DATA RECORDS:
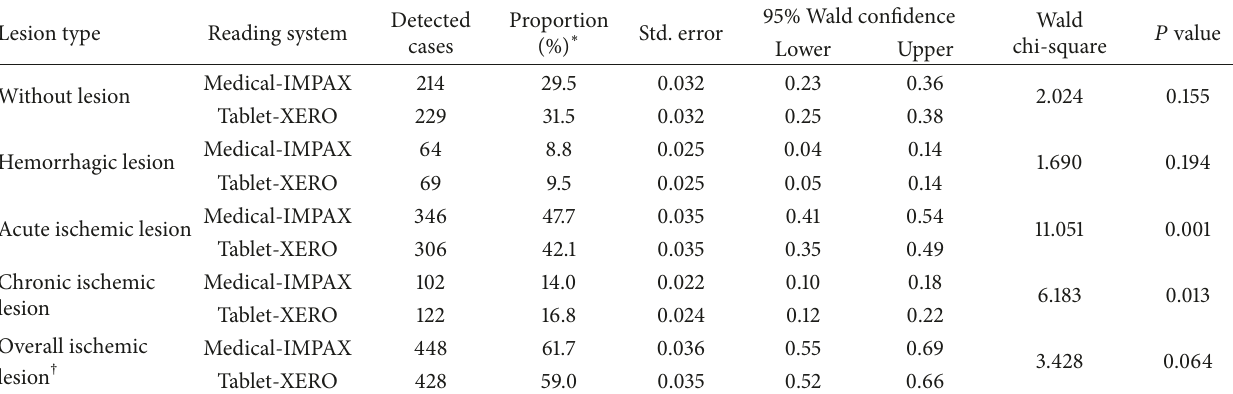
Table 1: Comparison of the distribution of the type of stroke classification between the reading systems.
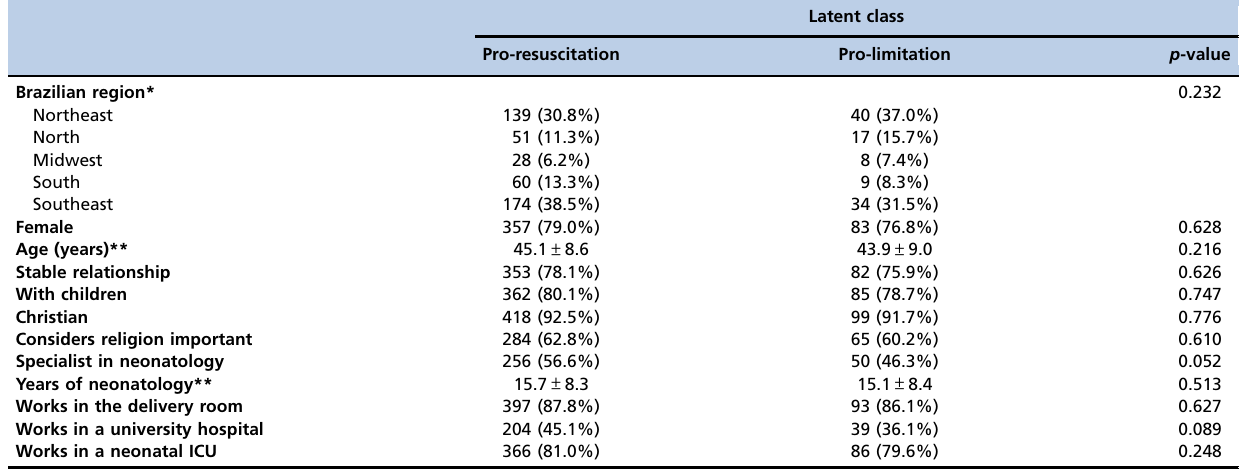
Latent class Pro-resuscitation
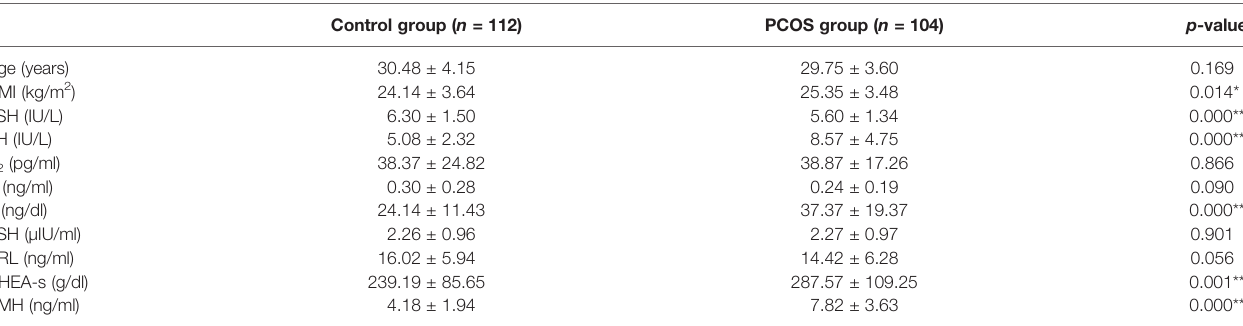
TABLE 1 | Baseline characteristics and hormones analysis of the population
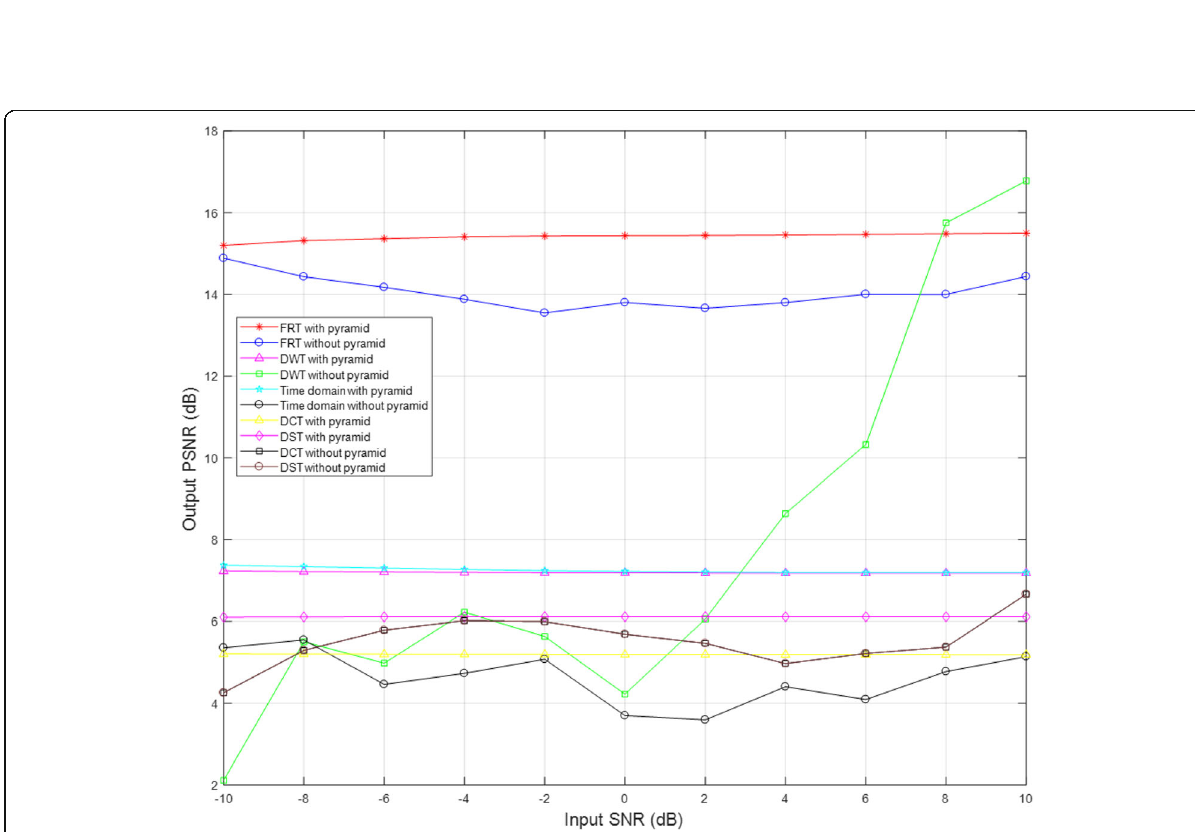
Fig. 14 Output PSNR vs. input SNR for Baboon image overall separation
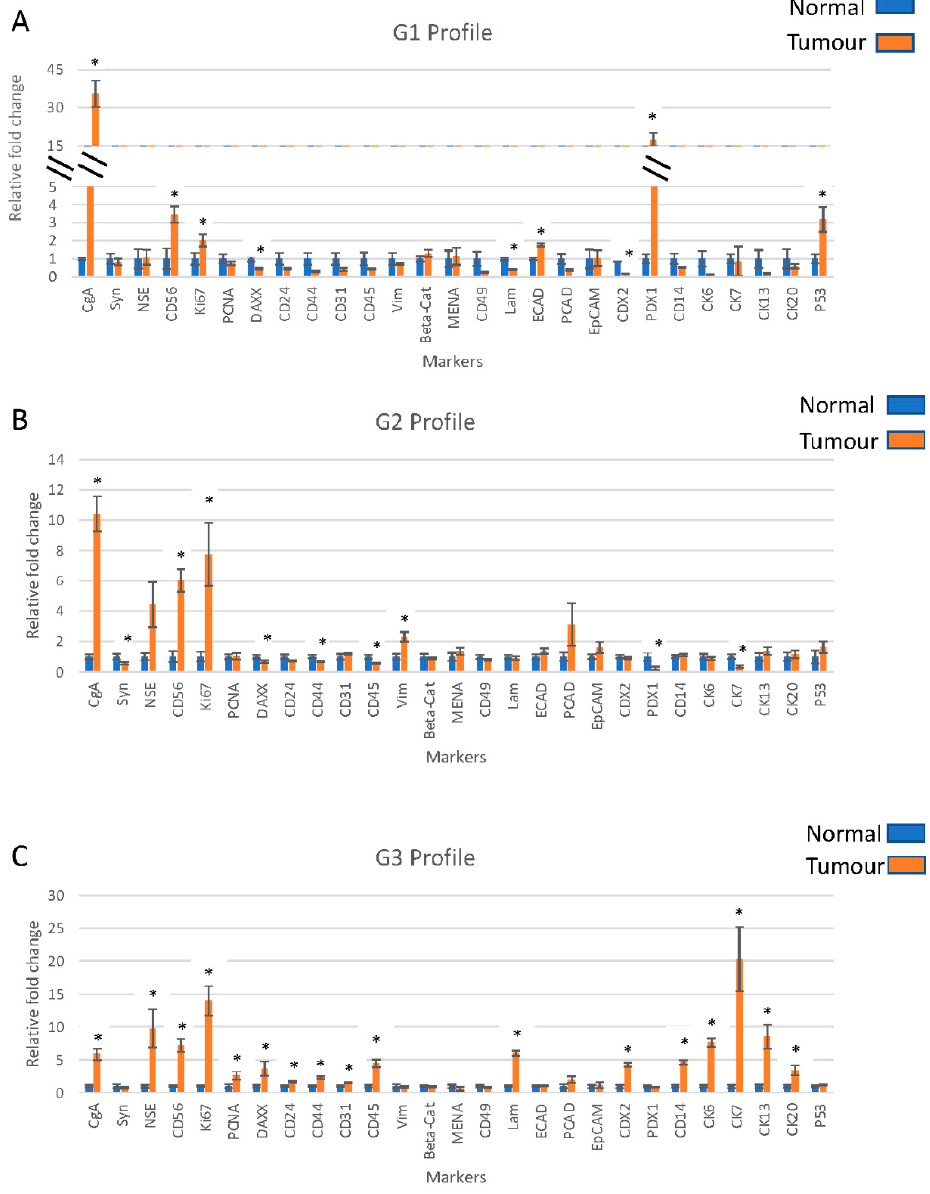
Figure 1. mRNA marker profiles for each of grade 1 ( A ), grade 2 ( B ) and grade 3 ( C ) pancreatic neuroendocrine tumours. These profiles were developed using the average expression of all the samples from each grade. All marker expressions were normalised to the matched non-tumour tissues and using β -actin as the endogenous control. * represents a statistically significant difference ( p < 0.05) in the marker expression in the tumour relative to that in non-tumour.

* * *

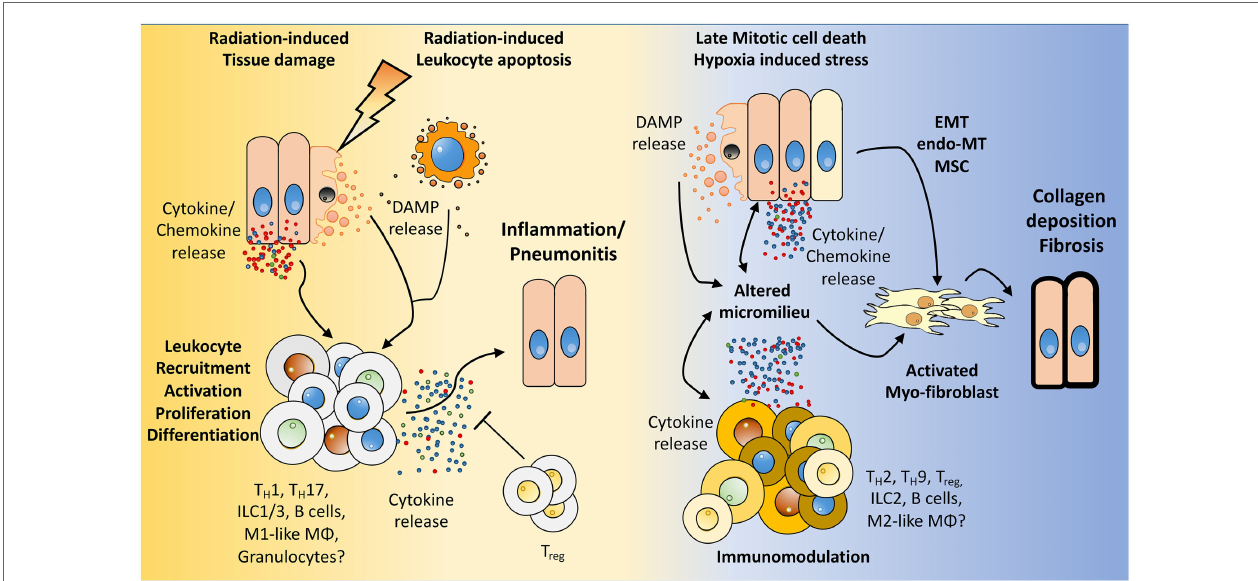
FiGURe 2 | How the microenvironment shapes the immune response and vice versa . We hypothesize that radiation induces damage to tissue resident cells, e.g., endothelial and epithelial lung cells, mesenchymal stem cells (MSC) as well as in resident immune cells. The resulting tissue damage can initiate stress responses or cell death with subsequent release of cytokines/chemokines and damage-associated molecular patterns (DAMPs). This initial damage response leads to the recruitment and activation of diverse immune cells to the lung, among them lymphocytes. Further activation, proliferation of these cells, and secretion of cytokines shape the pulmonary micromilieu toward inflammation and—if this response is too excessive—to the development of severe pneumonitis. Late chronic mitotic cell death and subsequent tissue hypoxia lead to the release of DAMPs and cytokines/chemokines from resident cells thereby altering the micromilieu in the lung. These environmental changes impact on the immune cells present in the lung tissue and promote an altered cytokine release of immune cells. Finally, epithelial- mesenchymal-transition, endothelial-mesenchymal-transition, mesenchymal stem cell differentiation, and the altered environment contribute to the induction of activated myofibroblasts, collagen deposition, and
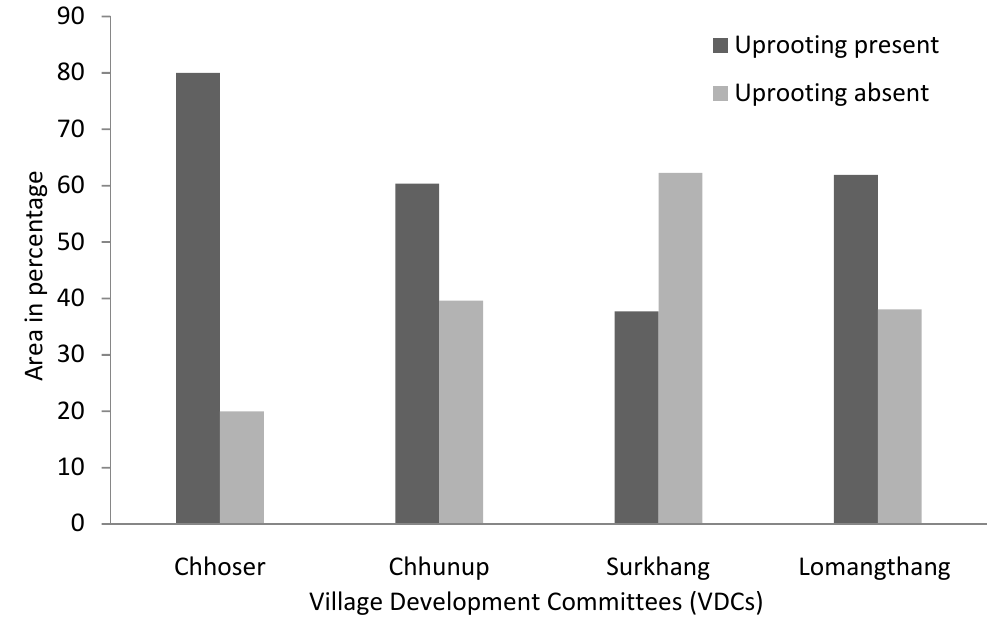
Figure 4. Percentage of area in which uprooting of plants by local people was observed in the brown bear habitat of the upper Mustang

--

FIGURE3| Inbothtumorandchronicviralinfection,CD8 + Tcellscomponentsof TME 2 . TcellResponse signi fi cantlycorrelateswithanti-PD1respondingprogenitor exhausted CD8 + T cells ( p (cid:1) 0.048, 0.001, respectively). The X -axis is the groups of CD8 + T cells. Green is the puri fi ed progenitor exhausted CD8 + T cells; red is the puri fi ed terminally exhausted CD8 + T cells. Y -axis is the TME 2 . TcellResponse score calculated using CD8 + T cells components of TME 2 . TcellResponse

TASK PROMPT:
Pictures do not belong in the answer. Return the lines above starting at the one with "Table 1: Comparison" and ending at the one with "Figure 1. mRNA", both kept, exactly.

SOLUTION TO THIS EXERCISE:
Table 1: Comparison of the distribution of the type of stroke classification between the reading systems.
Latent class Pro-resuscitation
TABLE 1 | Baseline characteristics and hormones analysis of the population
Fig. 14 Output PSNR vs. input SNR for Baboon image overall separation
Figure 1. mRNA marker profiles for each of grade 1 ( A ), grade 2 ( B ) and grade 3 ( C ) pancreatic neuroendocrine tumours. These profiles were developed using the average expression of all the samples from each grade. All marker expressions were normalised to the matched non-tumour tissues and using β -actin as the endogenous control. * represents a statistically significant difference ( p < 0.05) in the marker expression in the tumour relative to that in non-tumour.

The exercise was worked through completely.